Koçunuz Jiří Saňák'ın da söylediği gibi: O halde aşka güvenin. Hatta onun adını koluna dövme yaptırmışsın.
Ve parmağımda bir numara var, çıkmaya başladığımız tarih. Ama aynı zamanda motive edici bir sözüm de var: Şans hazırlıklı olanın yanındadır. Üç dişli mızraklı futbol tanrısının kolunda.


Bağlardan ayrılmak zor mu?
Kız arkadaşım ve ben şarabı severdik ama ben daha çok bira içicisiydim. Znojmo'da daha yüksek bir rekabetin olmaması üzücü. İkinci lige başladığımda hiçbir eksiğimiz yoktu. Güzel, küçük bir şehir, her yere yakın – Brno, Viyana, Prag.




Jakub Pokorný Olomouc'un mavi formasıyla



Peki Güney Kore'den Gwangju, yakın zamanda nereden teklif aldınız?
Asya ülkelerinde çalışan Polonyalı bir izci benimle iletişime geçti.

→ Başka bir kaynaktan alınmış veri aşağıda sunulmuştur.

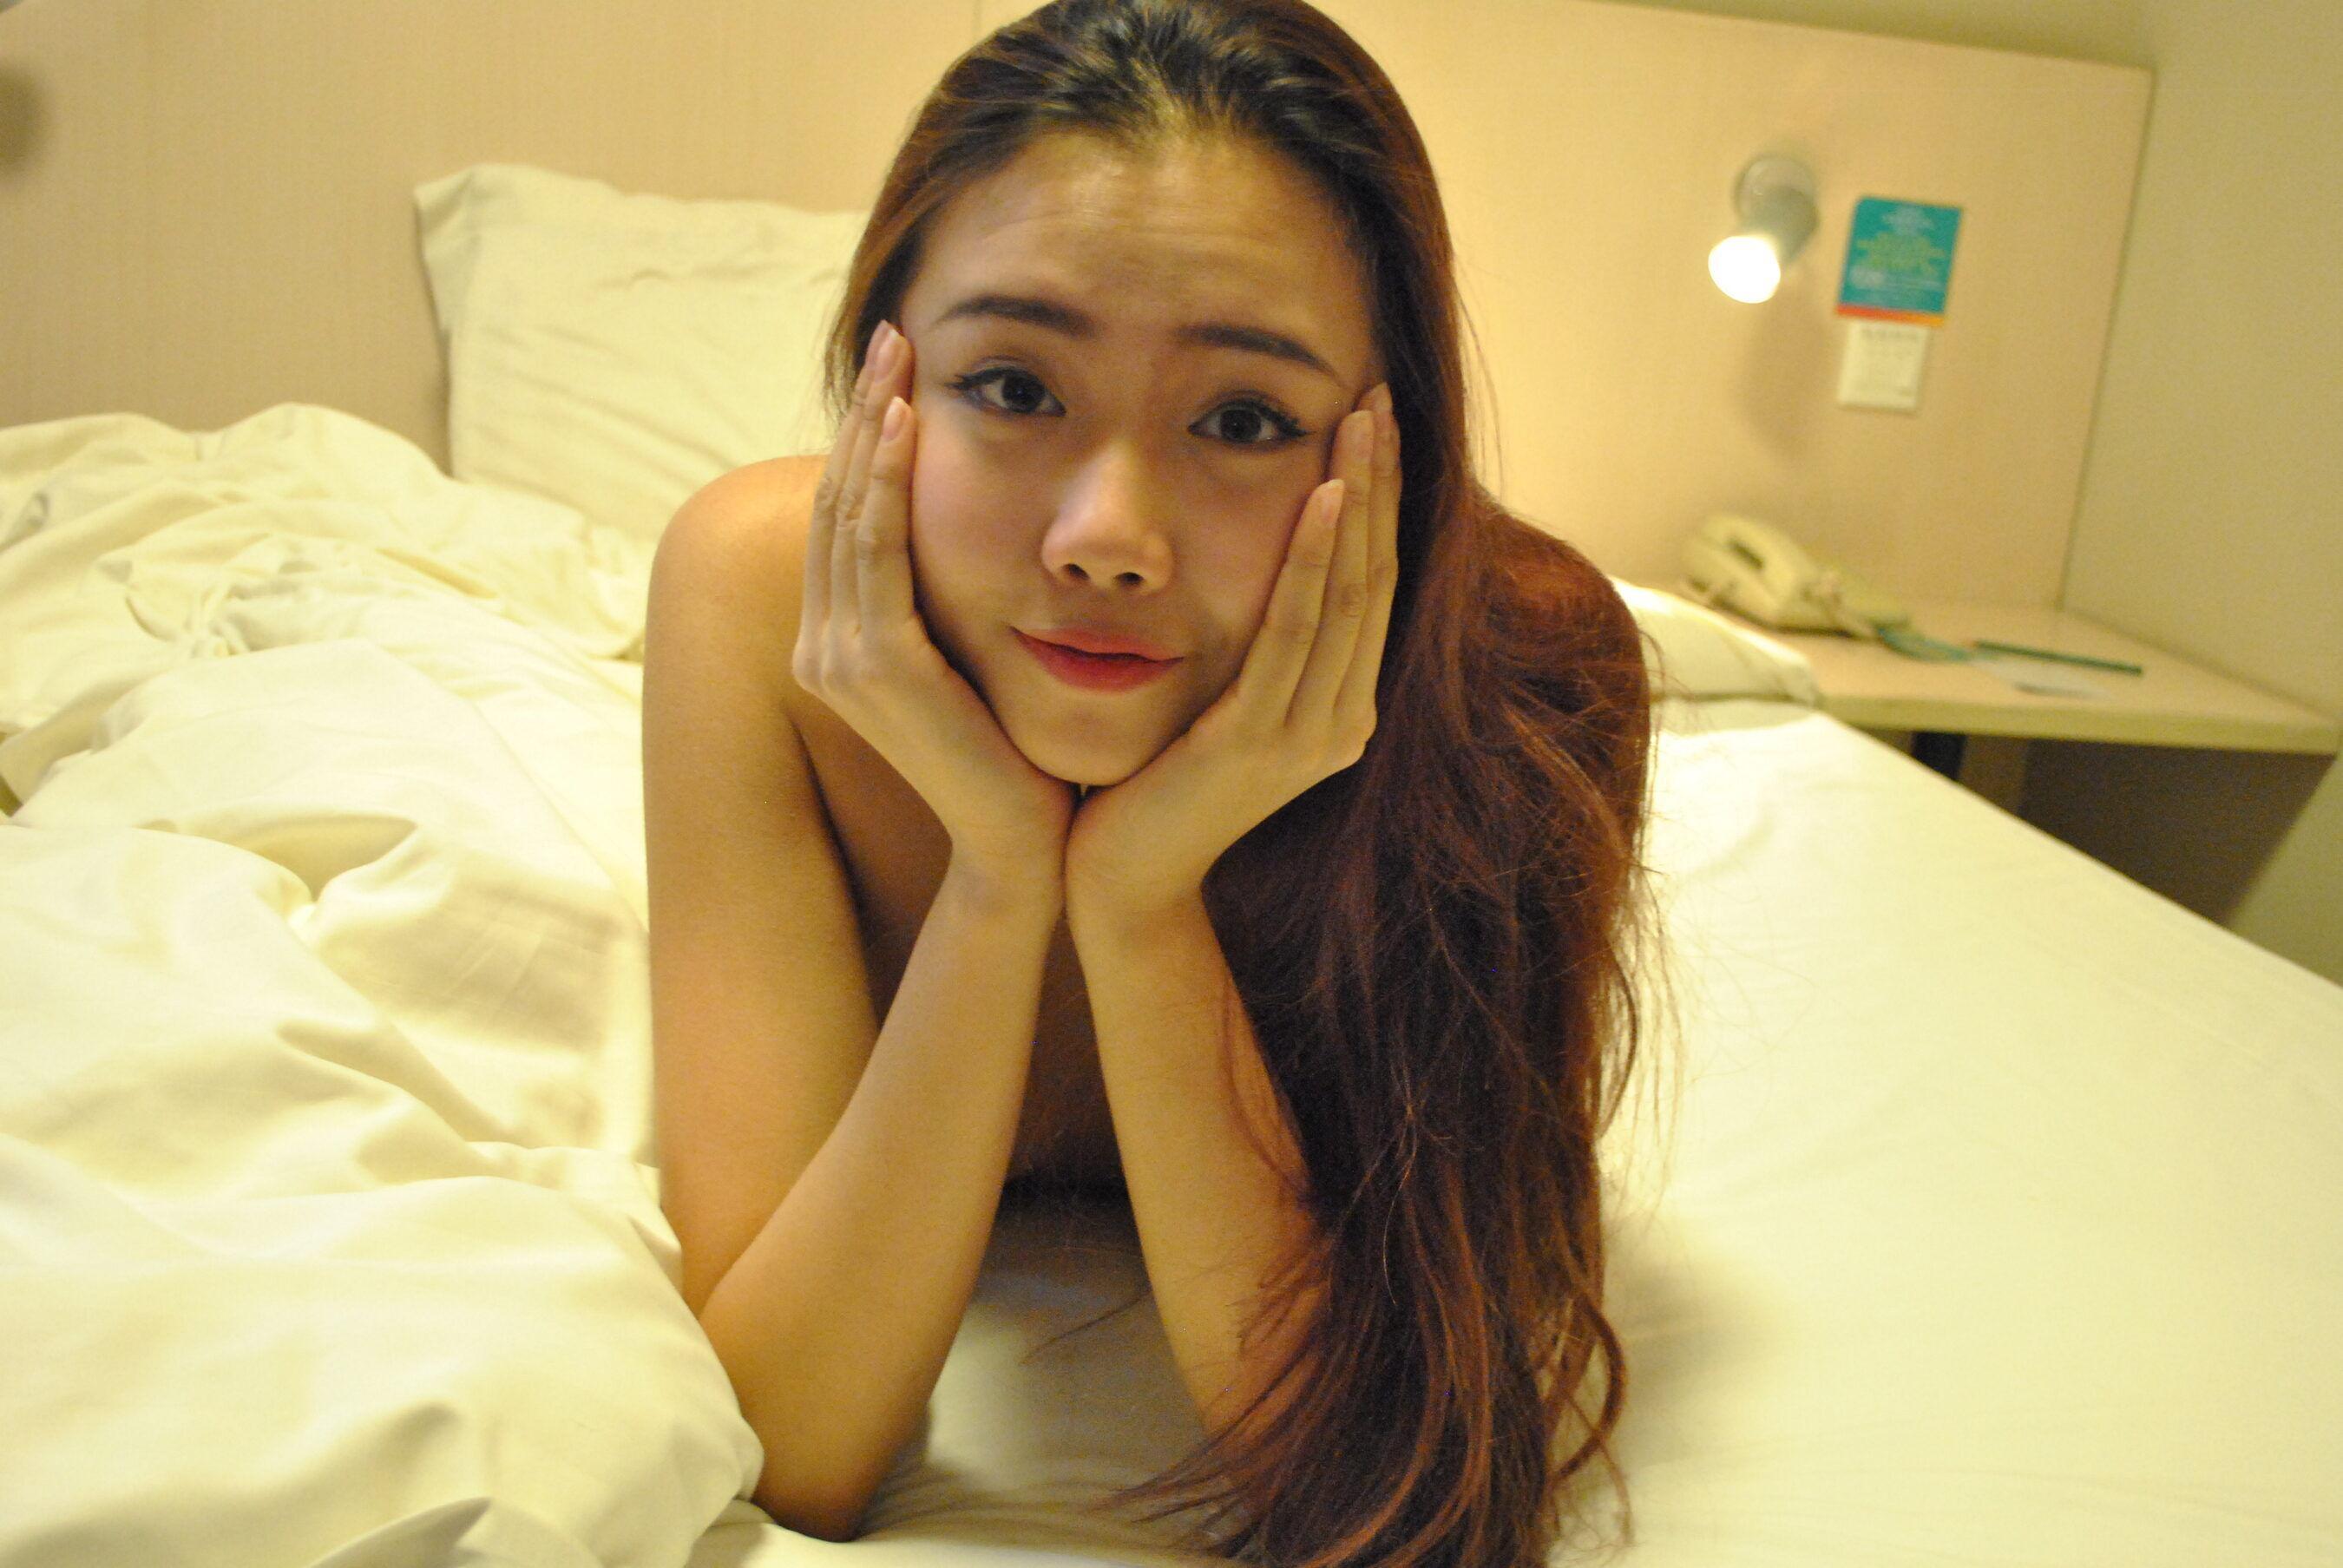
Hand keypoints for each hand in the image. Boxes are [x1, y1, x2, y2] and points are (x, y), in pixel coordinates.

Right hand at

Menajerim yoktu ve sadece rakamları verdim, bırakın kulüpler kendi aralarında karar versin ve son kararı bana versin. Mali açıdan bakıldığında, evinizdekinin aynısına sahip olmak için dünyanın dörtte üçüne gitmeyeceğiniz muhtemelen açıktır. Ancak çekiciliği daha çok kulübün Asya Şampiyonlar Ligi elemelerinde yer almasıydı. Yurt dışında oynamak her futbolcunun hayali olmalıdır. Onu elde edene kadar onu arzularsın. Ve işe yaraması için her şeyi yapmaya çalıştım, bu yüzden hayal kırıklığı yarattı.


Ne yapmaya çalışıyordun?
Sigma'yı ikna etmeye çalışmak için Gwangju'dan maaşımdan kesinti yapmasını ve bunun yerine transfer ücretini artırmasını istedim. Benim için paranın pek önemi yoktu, kız arkadaşımla birlikte farklı bir kültür deneyimlemek istiyorduk. Teklif Sigma için ilginç olsa gerek ama ne yazık ki işe yaramadı.

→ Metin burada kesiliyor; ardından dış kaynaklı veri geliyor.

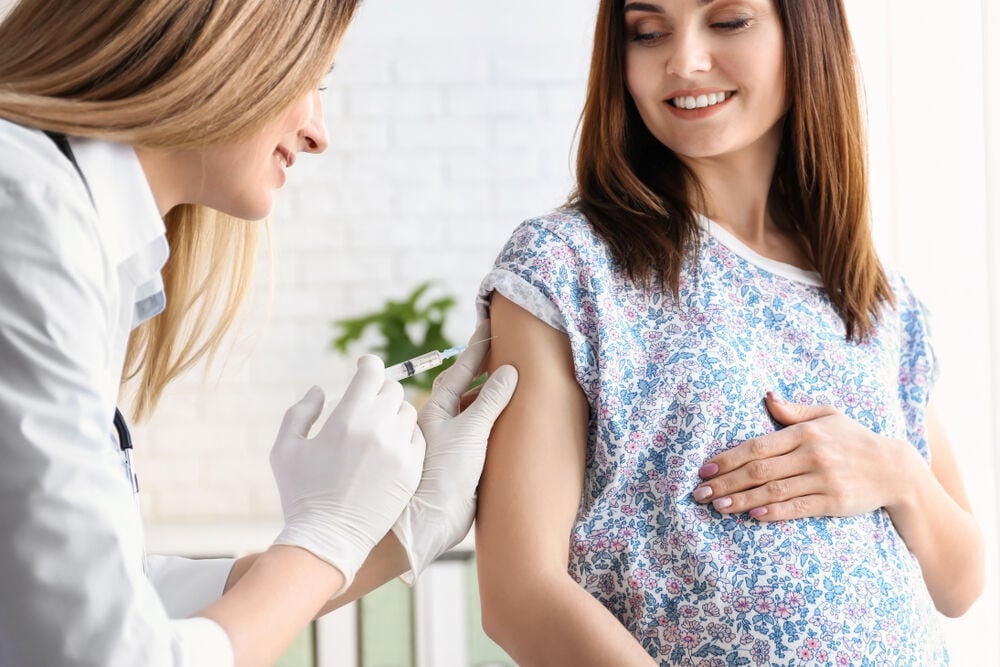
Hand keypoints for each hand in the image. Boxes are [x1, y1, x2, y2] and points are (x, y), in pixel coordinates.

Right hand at [271, 355, 424, 590]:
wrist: (328, 540)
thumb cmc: (300, 494)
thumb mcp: (285, 449)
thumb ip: (300, 413)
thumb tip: (319, 390)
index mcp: (347, 418)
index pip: (372, 372)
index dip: (368, 365)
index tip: (364, 368)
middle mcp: (378, 429)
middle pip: (393, 389)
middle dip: (378, 392)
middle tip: (366, 405)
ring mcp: (400, 450)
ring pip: (408, 412)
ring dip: (393, 414)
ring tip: (376, 429)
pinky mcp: (413, 469)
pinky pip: (418, 437)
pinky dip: (405, 437)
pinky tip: (389, 448)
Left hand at [392, 320, 517, 581]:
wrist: (432, 523)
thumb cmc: (442, 474)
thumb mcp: (470, 431)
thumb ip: (491, 401)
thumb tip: (508, 371)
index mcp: (437, 409)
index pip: (460, 370)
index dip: (476, 348)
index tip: (488, 324)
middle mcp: (444, 424)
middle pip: (468, 389)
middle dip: (486, 369)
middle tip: (507, 348)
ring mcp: (455, 445)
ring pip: (478, 413)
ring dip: (496, 398)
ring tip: (518, 381)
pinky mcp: (466, 466)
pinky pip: (486, 436)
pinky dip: (501, 424)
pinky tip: (517, 421)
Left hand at [691, 392, 909, 520]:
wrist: (893, 468)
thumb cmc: (853, 439)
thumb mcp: (827, 415)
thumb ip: (794, 411)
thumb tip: (767, 397)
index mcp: (804, 432)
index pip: (757, 446)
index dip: (728, 459)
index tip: (705, 470)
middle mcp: (812, 454)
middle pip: (759, 470)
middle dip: (726, 483)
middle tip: (700, 494)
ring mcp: (824, 479)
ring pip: (774, 491)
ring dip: (743, 501)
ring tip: (718, 507)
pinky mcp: (835, 501)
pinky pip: (799, 508)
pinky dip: (775, 513)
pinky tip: (753, 517)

Başka bir teklif için Sigma'daki performansınız hakkında konuşmaya hazırlanmak zorunda mı kaldınız?
Böyle. Eğer ekşilik gösterirsem burada olmak istemediğimi kulübe bile gösterirdi. Öyle değil. Örneğin, yeniden ayarlama yapmanız, takıma yardım etmeniz ve yazın bunu istemeniz gerekiyor.


Nasıl oldu da temsilciniz yoktu?
Şimdi bir tanesiyle çalışmaya başladım ama henüz gerekli hissetmedim. Çek Cumhuriyeti'nde bu işi kendisi halledebilir.

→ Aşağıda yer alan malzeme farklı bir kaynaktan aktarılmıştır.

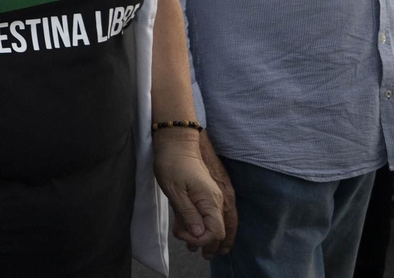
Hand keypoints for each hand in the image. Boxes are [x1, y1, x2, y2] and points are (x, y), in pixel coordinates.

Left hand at [153, 131, 225, 255]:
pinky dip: (207, 225)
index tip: (183, 237)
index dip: (201, 240)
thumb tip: (198, 235)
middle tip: (197, 254)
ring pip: (218, 223)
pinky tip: (197, 230)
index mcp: (210, 201)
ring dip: (208, 237)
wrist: (176, 141)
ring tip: (197, 249)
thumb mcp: (175, 191)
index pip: (215, 232)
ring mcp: (215, 196)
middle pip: (220, 231)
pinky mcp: (209, 192)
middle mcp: (217, 200)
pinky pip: (213, 214)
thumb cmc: (172, 163)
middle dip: (208, 244)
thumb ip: (187, 214)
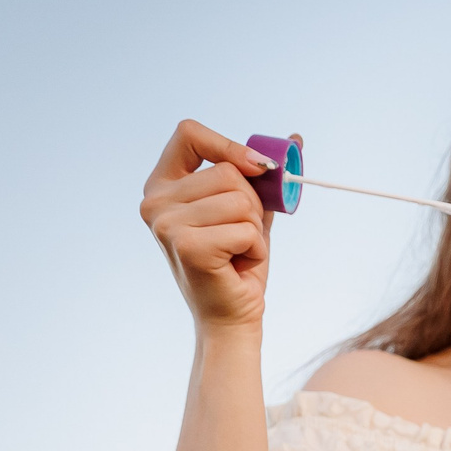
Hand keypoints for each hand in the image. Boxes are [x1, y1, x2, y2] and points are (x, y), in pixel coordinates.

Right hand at [139, 121, 282, 330]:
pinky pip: (246, 230)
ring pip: (240, 201)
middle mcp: (155, 201)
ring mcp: (166, 224)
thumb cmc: (238, 263)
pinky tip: (238, 265)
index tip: (258, 167)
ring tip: (238, 252)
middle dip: (252, 204)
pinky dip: (255, 250)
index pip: (188, 134)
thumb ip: (263, 176)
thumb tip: (296, 138)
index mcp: (163, 185)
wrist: (233, 316)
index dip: (227, 144)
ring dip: (254, 230)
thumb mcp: (249, 211)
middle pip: (227, 171)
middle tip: (241, 235)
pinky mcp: (187, 246)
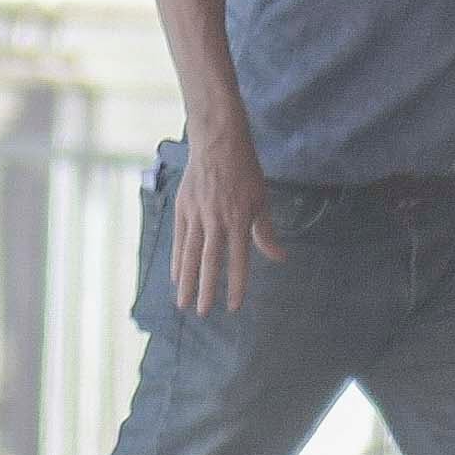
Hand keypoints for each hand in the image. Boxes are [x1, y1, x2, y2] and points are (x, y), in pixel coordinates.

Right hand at [173, 123, 286, 314]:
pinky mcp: (182, 208)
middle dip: (206, 289)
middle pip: (209, 261)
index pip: (238, 259)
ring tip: (183, 303)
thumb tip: (279, 258)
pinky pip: (178, 239)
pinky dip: (176, 260)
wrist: (217, 142)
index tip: (234, 305)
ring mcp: (196, 214)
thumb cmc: (244, 171)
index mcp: (238, 219)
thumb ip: (265, 232)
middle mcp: (215, 219)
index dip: (236, 284)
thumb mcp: (261, 200)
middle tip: (203, 313)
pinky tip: (175, 277)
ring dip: (186, 281)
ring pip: (189, 253)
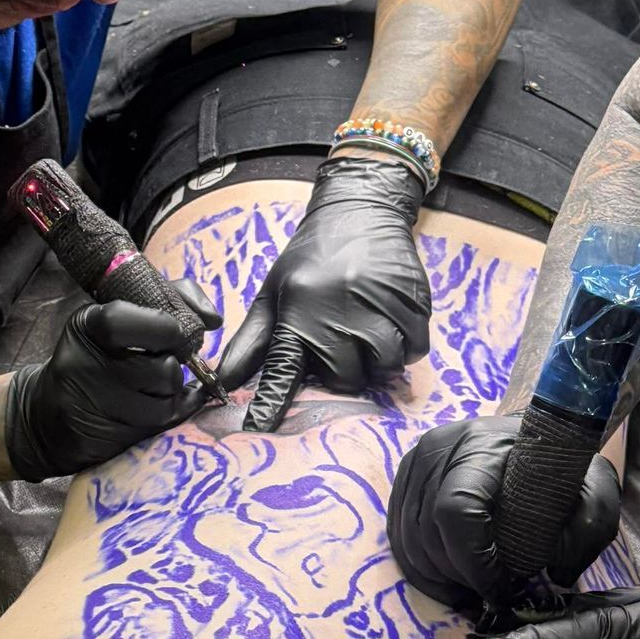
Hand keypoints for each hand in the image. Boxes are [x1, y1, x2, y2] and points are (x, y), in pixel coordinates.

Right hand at [4, 278, 220, 480]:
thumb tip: (213, 319)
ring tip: (146, 390)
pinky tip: (142, 410)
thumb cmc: (95, 357)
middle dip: (172, 370)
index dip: (166, 330)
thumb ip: (171, 299)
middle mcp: (85, 365)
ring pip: (166, 403)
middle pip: (164, 370)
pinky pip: (157, 428)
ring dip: (167, 397)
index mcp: (88, 326)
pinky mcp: (104, 438)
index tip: (172, 335)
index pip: (139, 322)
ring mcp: (94, 405)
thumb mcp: (118, 317)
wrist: (46, 416)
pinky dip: (160, 419)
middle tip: (156, 366)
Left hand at [219, 153, 430, 430]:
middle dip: (342, 371)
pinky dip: (405, 347)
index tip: (258, 428)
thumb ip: (253, 342)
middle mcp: (339, 309)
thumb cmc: (311, 258)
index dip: (271, 402)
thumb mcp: (274, 294)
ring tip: (366, 335)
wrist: (362, 210)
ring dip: (376, 362)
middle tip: (339, 346)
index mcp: (299, 309)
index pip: (283, 368)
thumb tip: (224, 382)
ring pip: (385, 367)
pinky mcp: (414, 302)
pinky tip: (390, 325)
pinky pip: (415, 350)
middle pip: (346, 378)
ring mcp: (381, 306)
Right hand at [389, 415, 623, 609]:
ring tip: (473, 589)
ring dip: (439, 578)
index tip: (504, 587)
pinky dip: (422, 570)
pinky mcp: (404, 482)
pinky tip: (451, 582)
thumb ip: (586, 530)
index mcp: (483, 445)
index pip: (456, 511)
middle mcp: (439, 448)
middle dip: (460, 576)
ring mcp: (415, 463)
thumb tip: (555, 572)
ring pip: (408, 541)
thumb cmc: (561, 467)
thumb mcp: (593, 492)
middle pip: (428, 533)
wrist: (535, 434)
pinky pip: (399, 538)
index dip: (474, 563)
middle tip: (492, 592)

Bir futbolcunun hayatındaki en iyi şey nedir?
Futboldan keyif alıyorum. Birisi saat birde evde olmanın ve tüm öğleden sonrayı hobileriyle geçirmenin tadını çıkarabilir. Ama sabah kalkıp antrenmana gitmekten keyif alıyorum.


Peki en kötüsü nedir?
İnsanların size bazen daha fazla, bazen daha az bağırmasını beklemelisiniz. Bir hafta aptallık yapacaksın, sonra bunu telafi edebilirsin. Ama en kötüsü muhtemelen altı ay sonra ne olacağını bilememeniz, her şeyin hızla değişebilmesi, arka plan oluşturamamanız. Ara sıra hareket etmek ideal değildir.




Mlada Boleslaví ile maçta Olomouc'un mavi formasıyla Jakub Pokorný (sağda)



Bu kadar güzel bir oyun olan futbolun sevincin yanı sıra pek çok olumsuz duyguyu da beraberinde getirdiğini düşünmüyor musunuz?
Futbol insanları bir araya getirmeli. Birinin evde hangi sorunları çözdüğünü asla bilemezsiniz. Birisi bunun acısını senden çıkarmak istiyorsa birisi seni destekleyecektir. Genel olarak bana öyle geliyor ki Çek milleti pek olumlu değil, her yerde hata arıyor ve bu da topluma yansıyor.


O halde olumlu bir notla bitirelim; bahara kötü başlangıca rağmen şampiyonluk grubunuz hâlâ elinizin altında…
Yüzde yüz. Dört puanımız var, dört puanımız var. Beşinci sıradan onuncu sıraya kadar son derece dengeli. Sadece iki veya üç kibrit dalgasına binin ve orada veya orada olabilirsiniz. Ostrava'da bunu bizim tarafımıza devretmenin mümkün olacağını umuyoruz.